I have never been part of a travelling show but I’ve been fascinated with them all my life. When I was a little kid, a big event each year was the local Foster Show. The kids who travelled with the sideshows always came to our school for the week they camped at the show grounds, and I was so envious of their life – travelling all over Australia with their families and animals.
Dad always entered some of his stud Herefords in the show, and he’d squeeze our ponies in the back of the cattle truck too so that we could compete in some of the riding events. Our favourite event was School Pony, where you had to have at least two kids on the pony and have a routine of tricks to show how quiet and clever your pony was, how perfect for riding to school. We never won much, but we loved it, especially the sideshows and the rides.
As an adult, I’ve met quite a few show families during my work as a children’s book creator around Australia, often in remote places, such as the Fitzroy Crossing Rodeo and Borroloola Rodeo. I still envy that lifestyle and these families’ can-do attitude, as they train and work with animals, fix things on the go, and get schoolwork done on the road.

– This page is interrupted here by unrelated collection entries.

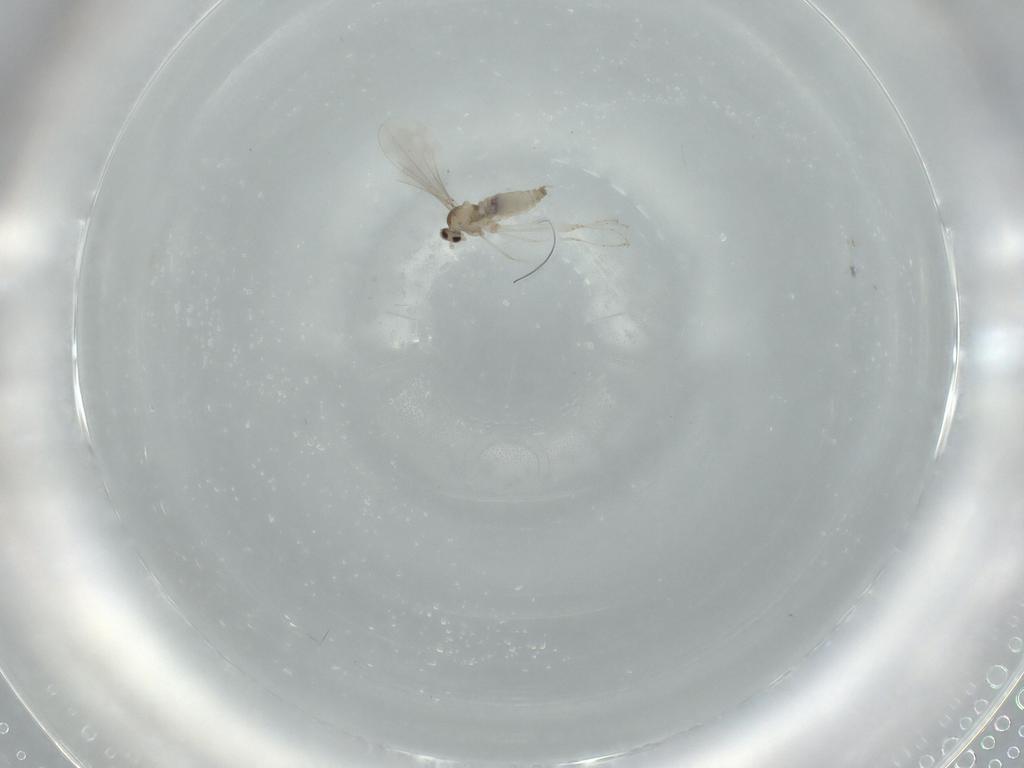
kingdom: Animalia
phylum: Arthropoda
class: Insecta
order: Diptera
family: Cecidomyiidae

The Queensland School for Travelling Show Children even came to visit me once! It doesn’t operate anymore, but at the time, the Queensland Education Department had a classroom bus that travelled the show circuit so the kids could have a regular school.

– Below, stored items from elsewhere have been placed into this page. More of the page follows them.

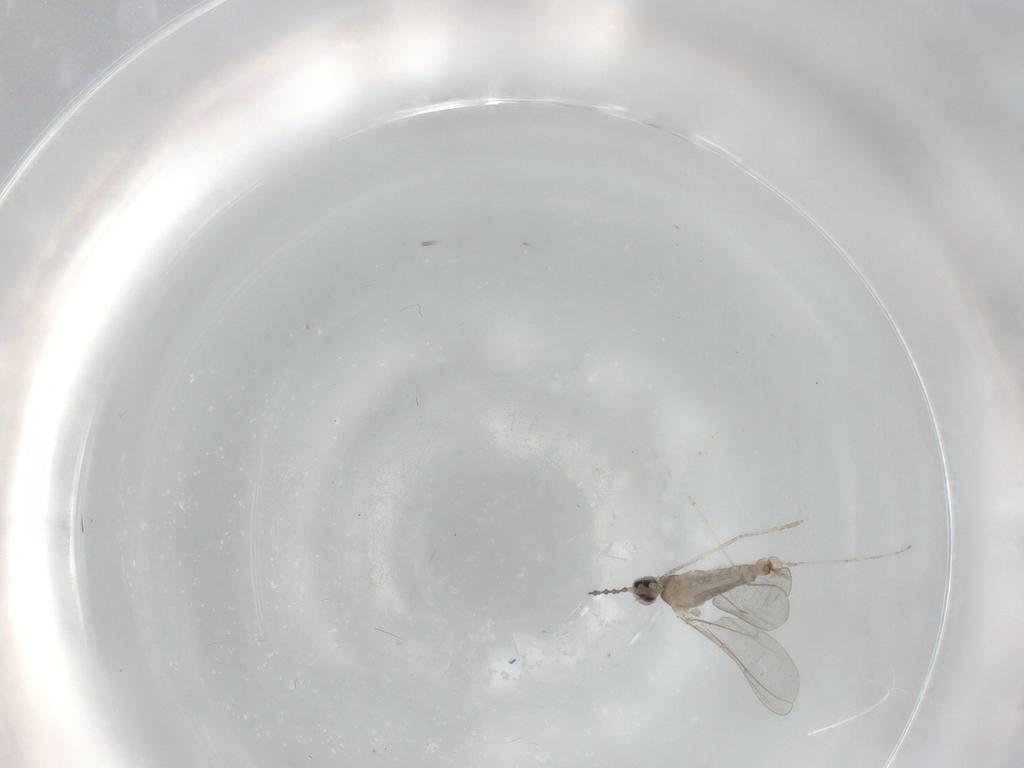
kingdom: Animalia
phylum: Arthropoda
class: Insecta
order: Diptera
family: Cecidomyiidae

This is the background for The Painted Ponies. Another influence was my love of animals, especially horses and ponies, and the fun we kids in my family had trying to do tricks on them. It’s a beautiful thing when a horse or pony becomes your trusted friend. When you’re walking their paddock they come to meet you, and when you’re riding they look after you. My youngest son, Lachie, started riding when he was four and his pony, Bella, would shift beneath him if she felt him slipping off.

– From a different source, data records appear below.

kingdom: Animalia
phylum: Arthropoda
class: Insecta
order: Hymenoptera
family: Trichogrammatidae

I was also influenced by an old story about how the greatest Arabian horse of all was chosen: apparently, after a long trek in the desert, a mob of horses was charging towards water. When the horse-master called the horses, just one, his favourite, came back.
Some things need to be free.
Alison Lester grew up on a farm by the sea, and first rode a horse as a baby in her father’s arms. Her picture books mix imaginary worlds with everyday life, encouraging children to believe in themselves and celebrate the differences that make them special. Alison is involved in many community art projects and spends part of every year travelling to remote Indigenous communities, using her books to help children and adults write and draw about their own lives.
In 2012, Alison became Australia’s first Children’s Book Laureate, a position she shared with Boori Monty Pryor. In 2016, she was awarded the Dromkeen Medal for her outstanding achievement in the creation of Australian children’s and young adult literature, and in 2018 she became the first children’s book creator to win the Melbourne Prize for Literature, for her outstanding contribution to Australian literature and cultural and intellectual life. In 2019, Alison was awarded an Australia Post Legends Award and featured on a stamp, as well as being the recipient of a Member of the Order of Australia (AM) in the 2019 Australia Day Honours List.